A nice way of doing 485, which doesn't involve the axiom of choice, is setting up an equivalence relation.

You used choice in the bolded bit I think.

I don't think axiom of choice is needed. The rationals are unique from the equivalence relation and then the rationals can be well-ordered without the axiom of choice.

I don't think axiom of choice is needed. The rationals are unique from the equivalence relation and then the rationals can be well-ordered without the axiom of choice.

486, just let ln(9-x)=a*ln(3+x)

That was Putnam 1987/B1 if you're interested.

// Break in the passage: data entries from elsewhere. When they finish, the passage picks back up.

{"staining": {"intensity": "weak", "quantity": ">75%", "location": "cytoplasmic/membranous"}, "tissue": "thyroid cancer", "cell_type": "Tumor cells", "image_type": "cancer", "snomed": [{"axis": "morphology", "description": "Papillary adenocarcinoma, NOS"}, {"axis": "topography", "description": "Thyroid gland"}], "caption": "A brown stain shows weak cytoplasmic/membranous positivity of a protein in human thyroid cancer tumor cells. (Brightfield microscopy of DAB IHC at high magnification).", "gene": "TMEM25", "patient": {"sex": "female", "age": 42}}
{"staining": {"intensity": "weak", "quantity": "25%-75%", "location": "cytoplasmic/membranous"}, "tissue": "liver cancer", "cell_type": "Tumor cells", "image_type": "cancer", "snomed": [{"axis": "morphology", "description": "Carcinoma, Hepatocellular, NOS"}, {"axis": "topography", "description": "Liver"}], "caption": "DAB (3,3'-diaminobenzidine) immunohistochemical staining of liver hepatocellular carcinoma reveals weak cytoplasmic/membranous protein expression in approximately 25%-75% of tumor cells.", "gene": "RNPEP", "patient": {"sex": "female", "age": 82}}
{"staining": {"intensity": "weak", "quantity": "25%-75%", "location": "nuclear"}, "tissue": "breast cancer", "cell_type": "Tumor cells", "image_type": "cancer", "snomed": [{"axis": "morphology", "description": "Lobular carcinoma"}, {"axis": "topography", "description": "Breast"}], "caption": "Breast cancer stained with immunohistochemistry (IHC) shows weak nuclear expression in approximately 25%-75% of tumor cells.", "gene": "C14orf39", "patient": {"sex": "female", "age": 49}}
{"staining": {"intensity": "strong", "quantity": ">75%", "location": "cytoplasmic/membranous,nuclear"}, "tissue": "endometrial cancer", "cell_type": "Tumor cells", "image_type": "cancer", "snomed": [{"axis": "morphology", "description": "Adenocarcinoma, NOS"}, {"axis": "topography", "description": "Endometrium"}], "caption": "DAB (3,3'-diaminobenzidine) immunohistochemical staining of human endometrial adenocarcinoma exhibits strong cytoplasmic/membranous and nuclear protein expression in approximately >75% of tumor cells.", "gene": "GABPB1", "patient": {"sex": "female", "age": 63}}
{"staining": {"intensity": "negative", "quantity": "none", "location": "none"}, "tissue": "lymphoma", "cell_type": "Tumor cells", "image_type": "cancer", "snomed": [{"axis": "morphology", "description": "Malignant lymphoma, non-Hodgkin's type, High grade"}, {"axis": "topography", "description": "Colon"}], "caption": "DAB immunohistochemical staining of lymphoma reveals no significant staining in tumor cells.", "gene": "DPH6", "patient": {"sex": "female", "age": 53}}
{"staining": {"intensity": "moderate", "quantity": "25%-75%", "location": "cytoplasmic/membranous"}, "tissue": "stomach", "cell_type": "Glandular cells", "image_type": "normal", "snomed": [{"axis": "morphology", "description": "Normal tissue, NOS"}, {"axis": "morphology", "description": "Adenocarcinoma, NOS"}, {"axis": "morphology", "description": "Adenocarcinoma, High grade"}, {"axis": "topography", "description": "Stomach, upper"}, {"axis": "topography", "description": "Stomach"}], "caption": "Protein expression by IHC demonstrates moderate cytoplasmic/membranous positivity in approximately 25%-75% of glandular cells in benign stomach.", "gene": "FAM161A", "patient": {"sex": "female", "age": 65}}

That was a Putnam problem? I'm surprised; I thought they tended to be a fair bit harder. The first couple of questions of the 2014 Putnam paper are quite nice ones if you are interested.

It does seem to be unusually easy. Most Putnam questions are beyond my reach at the moment but I'll see

Also, after unsuccessfully trying to compute jjpneed1's integral, I thought I'd search online and found this solution, which makes me feel better about my failed attempt.

That looks like a more complicated version of mine. How could I forget it equals $\pi /2$ though? What a nice result

Did you do it without complex analysis?

Split the original integral into a sum of two integrals (with same integrand): one from 0 to 1, other from 1 to infinity. Use x->1/x on the second and recombine the integrals. I think I then used integration by parts. From there you have to evaluate some relatively simpler integrals. It took me a while

Problem 487***

$f:\;(0,1)\to (0,1)$ satisfies $f(x)<x$. Let $\hat{f}(x) =\displaystyle \lim_{n\to\infty}\underbrace{f(f(\cdots f}_n(x)\cdots);$ can $\hat{f}$ take uncountably many values?

This seems too easy. yes since there are uncountably infinite real numbers between 0 and 1. Seems so easy I feel like I've missed something, or at least f(x) can take uncountably many values.